#### CONSIGNE À SUIVRE
Recopiez le passage sur la simplicité en commençant à « Très humains, très » et en terminant à « (cf. Lc 10,42). ».
+++ EXTRAIT DU TEXTE +++
Très humains, très divins (XV) : Simplicité, pour bien voir le chemin

Savoir que nous sommes regardés par Dieu et vivre dans le présent : deux attitudes pour faire grandir la simplicité dans notre vie.

« Cherchez ce qui suffit, cherchez ce qui est suffisant ! Le reste est un fardeau, non un soulagement ; il vous pèse et ne vous élève pas »[1]. Il en est ainsi de la vie chrétienne, elle nous amène à rechercher l’intimité avec Dieu et à nous détacher de ce qui ne nous conduit pas à lui. Il s’agit d’un voyage intérieur dans lequel nous nous efforçons à chaque étape d’identifier et de choisir « ce qui suffit », cette seule chose nécessaire qui ne nous sera pas enlevée (cf. Lc 10,42).

L’expérience nous montre cependant que cette recherche peut être complexe. Il y a des moments où la vie devient une sorte de labyrinthe : des moments d’agitation intérieure et de chaos extérieur, des jours où notre tête est pleine et notre cœur vide. Il peut aussi arriver que, à cause de notre façon d’être ou parce que nous traversons des périodes difficiles, nous ayons tendance à compliquer les choses, à analyser la réalité encore et encore. Dans ces moments-là, toute décision peut nous paralyser, et nous pouvons ne pas être en phase avec la volonté du Seigneur. Nous aimerions que la vie soit plus simple et que nos raisonnements soient plus directs. Nous aspirons à posséder cette simplicité qui est capable d’éclairer l’esprit et d’illuminer l’âme.

Comment discerner la volonté de Dieu en toute occasion ? Comment accepter les événements de la vie ordinaire avec sérénité ? Comment entrer en relation avec ceux qui nous entourent sans juger ou déformer leurs intentions ? Il convient tout d’abord de réfléchir aux racines de notre tendance à compliquer les choses. À partir de là, nous découvrirons deux dispositions qui peuvent nous aider à démêler l’écheveau de notre âme : l’humilité et l’abandon.
+++ INFORMATIONS AFFICHÉES +++
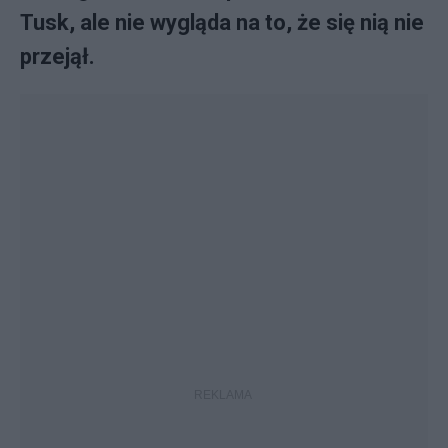
Tusk, ale nie wygląda na to, że się nią nie
przejął.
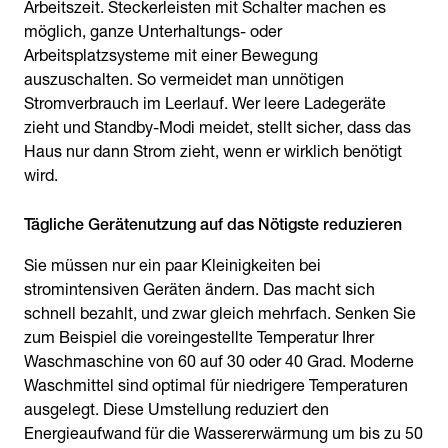
Arbeitszeit. Steckerleisten mit Schalter machen es
möglich, ganze Unterhaltungs- oder
Arbeitsplatzsysteme mit einer Bewegung
auszuschalten. So vermeidet man unnötigen
Stromverbrauch im Leerlauf. Wer leere Ladegeräte
zieht und Standby-Modi meidet, stellt sicher, dass das
Haus nur dann Strom zieht, wenn er wirklich benötigt
wird.
Tägliche Gerätenutzung auf das Nötigste reduzieren
Sie müssen nur ein paar Kleinigkeiten bei
stromintensiven Geräten ändern. Das macht sich
schnell bezahlt, und zwar gleich mehrfach. Senken Sie
zum Beispiel die voreingestellte Temperatur Ihrer
Waschmaschine von 60 auf 30 oder 40 Grad. Moderne
Waschmittel sind optimal für niedrigere Temperaturen
ausgelegt. Diese Umstellung reduziert den
Energieaufwand für die Wassererwärmung um bis zu 50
+++
#### RÉPONSE ATTENDUE
Très humains, très divins (XV) : Simplicité, pour bien voir le chemin

Savoir que nous sommes regardés par Dieu et vivre dans le présent : deux attitudes pour faire grandir la simplicité dans notre vie.

« Cherchez ce qui suffit, cherchez ce qui est suffisant ! Le reste est un fardeau, non un soulagement ; il vous pèse et ne vous élève pas »[1]. Il en est ainsi de la vie chrétienne, elle nous amène à rechercher l’intimité avec Dieu et à nous détacher de ce qui ne nous conduit pas à lui. Il s’agit d’un voyage intérieur dans lequel nous nous efforçons à chaque étape d’identifier et de choisir « ce qui suffit », cette seule chose nécessaire qui ne nous sera pas enlevée (cf. Lc 10,42).